The American Liver Foundation – Report On Gilbert’s Syndrome
Gilbert’s Syndrome is a relatively common and benign congenital (probably hereditary) liver disorder, found more frequently in males. It is characterised by a mild, fluctuating increase in serum bilirubin, a yellow pigment excreted by the liver into bile.
It is estimated that from 3 to 7% of the adult population has Gilbert’s Syndrome.

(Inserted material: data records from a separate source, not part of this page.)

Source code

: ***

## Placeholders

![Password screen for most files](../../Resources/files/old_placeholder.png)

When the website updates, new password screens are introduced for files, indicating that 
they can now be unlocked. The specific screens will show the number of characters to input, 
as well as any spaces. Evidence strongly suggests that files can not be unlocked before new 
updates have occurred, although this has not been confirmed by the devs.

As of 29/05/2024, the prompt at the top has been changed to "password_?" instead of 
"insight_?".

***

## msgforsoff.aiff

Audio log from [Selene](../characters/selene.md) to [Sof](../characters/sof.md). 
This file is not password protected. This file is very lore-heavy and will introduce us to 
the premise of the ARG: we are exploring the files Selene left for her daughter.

Bilirubin is produced from haemoglobin (the red pigment of red blood cells) in the bone marrow, the spleen and elsewhere and is carried to the liver in the blood. It undergoes chemical changes in the liver and then is excreted into bile and passes out of the body after further chemical changes in the intestines. Small amounts of bilirubin are normally present in the blood. However, when there is excessive breakdown of red blood cells or interference with bile excretion, the amount is increased and may produce jaundice.
The onset of Gilbert’s Syndrome usually occurs in the teens or early adulthood (20’s and 30’s); there are rarely significant symptoms, but occasionally mild jaundice may appear, and the white of the eye becomes yellow. It may show up as an incidental laboratory finding, and the serum bilirubin increases with fasting or an intercurrent illness such as influenza.
Except for the elevated serum bilirubin level, conventional liver function tests are normal and so is cholangiography (x-ray of the bile ducts).
Many patients are initially misdiagnosed or transformed into “hepatic neurotics” with a variety of non-specific symptoms. The major goal of the clinician is to distinguish this benign disorder from more serious causes of liver dysfunction. The diagnosis of Gilbert’s Syndrome is established primarily by documenting the persistence of an increased serum bilirubin when other liver function tests are repeatedly normal. A liver biopsy may occasionally be necessary to rule out other abnormalities. Other diagnostic procedures that may be useful include:
(1) the effect of reduced caloric intake on plasma bilirubin concentration
(2) intravenous administration of nicotinic acid which appears to increase bilirubin formation in the spleen, or
(3) administration of radioactive bilirubin to estimate the percentage of the dose remaining in plasma after four hours.
Gilbert’s Syndrome does not require treatment and will not interfere with a normal lifestyle.